#### [REQUIRED WORK]
Write every line below out again, exactly as given, but leave out the pictures.

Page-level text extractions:
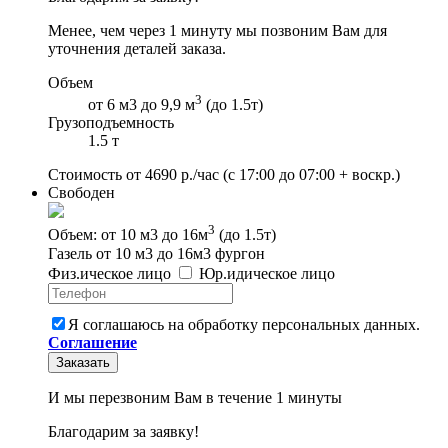
Менее, чем через 1 минуту мы позвоним Вам для
уточнения деталей заказа.
Объем
3
от 6 м3 до 9,9 м
(до 1.5т)
Грузоподъемность
1.5 т
Стоимость от
4690
р./час
(с 17:00 до 07:00 + воскр.)
Свободен
3
Объем: от 10 м3 до 16м
(до 1.5т)
Газель от 10 м3 до 16м3 фургон
Физ
.
ическое
лицо
Юр
.
идическое
лицо
Я соглашаюсь на обработку персональных данных.
Соглашение
Заказать
И мы перезвоним Вам в течение 1 минуты
Благодарим за заявку!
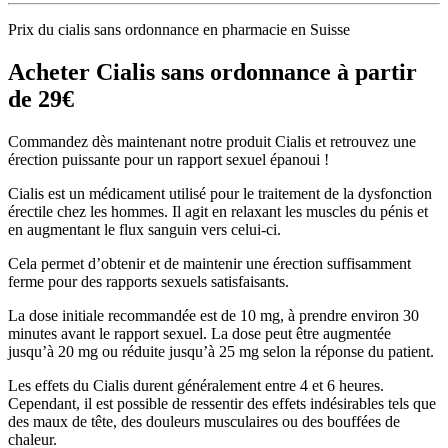
Prix du cialis sans ordonnance en pharmacie en Suisse
Acheter Cialis sans ordonnance à partir
de 29€
Commandez dès maintenant notre produit Cialis et retrouvez une
érection puissante pour un rapport sexuel épanoui !
Cialis est un médicament utilisé pour le traitement de la dysfonction
érectile chez les hommes. Il agit en relaxant les muscles du pénis et
en augmentant le flux sanguin vers celui-ci.
Cela permet d’obtenir et de maintenir une érection suffisamment
ferme pour des rapports sexuels satisfaisants.
La dose initiale recommandée est de 10 mg, à prendre environ 30
minutes avant le rapport sexuel. La dose peut être augmentée
jusqu’à 20 mg ou réduite jusqu’à 25 mg selon la réponse du patient.
Les effets du Cialis durent généralement entre 4 et 6 heures.
Cependant, il est possible de ressentir des effets indésirables tels que
des maux de tête, des douleurs musculaires ou des bouffées de
chaleur.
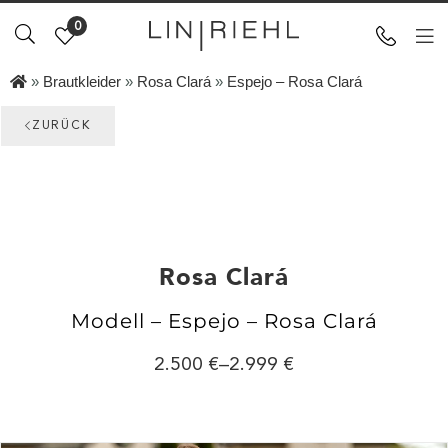
0
»
Brautkleider
»
Rosa Clará
»
Espejo – Rosa Clará
ZURÜCK
Rosa Clará
Modell – Espejo – Rosa Clará
2.500
–
2.999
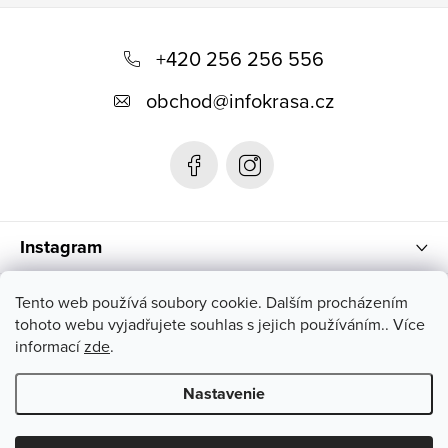
Z
á
+420 256 256 556
p
obchod
@
infokrasa.cz
ä
t
i
e
Instagram
Informácie pre vás
Tento web používá soubory cookie. Dalším procházením
tohoto webu vyjadřujete souhlas s jejich používáním.. Více
informací
zde
.
Nastavenie
Copyright 2026
INFOKRÁSA
. Všetky práva vyhradené.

#### [TASK RESPONSE]
Менее, чем через 1 минуту мы позвоним Вам для
уточнения деталей заказа.
Объем
3
от 6 м3 до 9,9 м
(до 1.5т)
Грузоподъемность
1.5 т
Стоимость от
4690
р./час
(с 17:00 до 07:00 + воскр.)
Свободен
3
Объем: от 10 м3 до 16м
(до 1.5т)
Газель от 10 м3 до 16м3 фургон
Физ
.
ическое
лицо
Юр
.
идическое
лицо
Я соглашаюсь на обработку персональных данных.
Соглашение
Заказать
И мы перезвоним Вам в течение 1 минуты
Благодарим за заявку!
Prix du cialis sans ordonnance en pharmacie en Suisse
Acheter Cialis sans ordonnance à partir
de 29€
Commandez dès maintenant notre produit Cialis et retrouvez une
érection puissante pour un rapport sexuel épanoui !
Cialis est un médicament utilisé pour le traitement de la dysfonction
érectile chez les hommes. Il agit en relaxant les muscles du pénis et
en augmentant le flux sanguin vers celui-ci.
Cela permet d’obtenir et de maintenir une érection suffisamment
ferme pour des rapports sexuels satisfaisants.
La dose initiale recommandée est de 10 mg, à prendre environ 30
minutes avant le rapport sexuel. La dose peut être augmentée
jusqu’à 20 mg ou réduite jusqu’à 25 mg selon la réponse du patient.
Les effets du Cialis durent généralement entre 4 et 6 heures.
Cependant, il est possible de ressentir des effets indésirables tels que
des maux de tête, des douleurs musculaires ou des bouffées de
chaleur.
0
»
Brautkleider
»
Rosa Clará
»
Espejo – Rosa Clará
ZURÜCK
Rosa Clará
Modell – Espejo – Rosa Clará
2.500
–
2.999
Z
á
+420 256 256 556
p
obchod
@
infokrasa.cz
ä
t
i
e
Instagram
Informácie pre vás
Tento web používá soubory cookie. Dalším procházením
tohoto webu vyjadřujete souhlas s jejich používáním.. Více
informací
zde
.
Nastavenie
Copyright 2026
INFOKRÁSA
. Všetky práva vyhradené.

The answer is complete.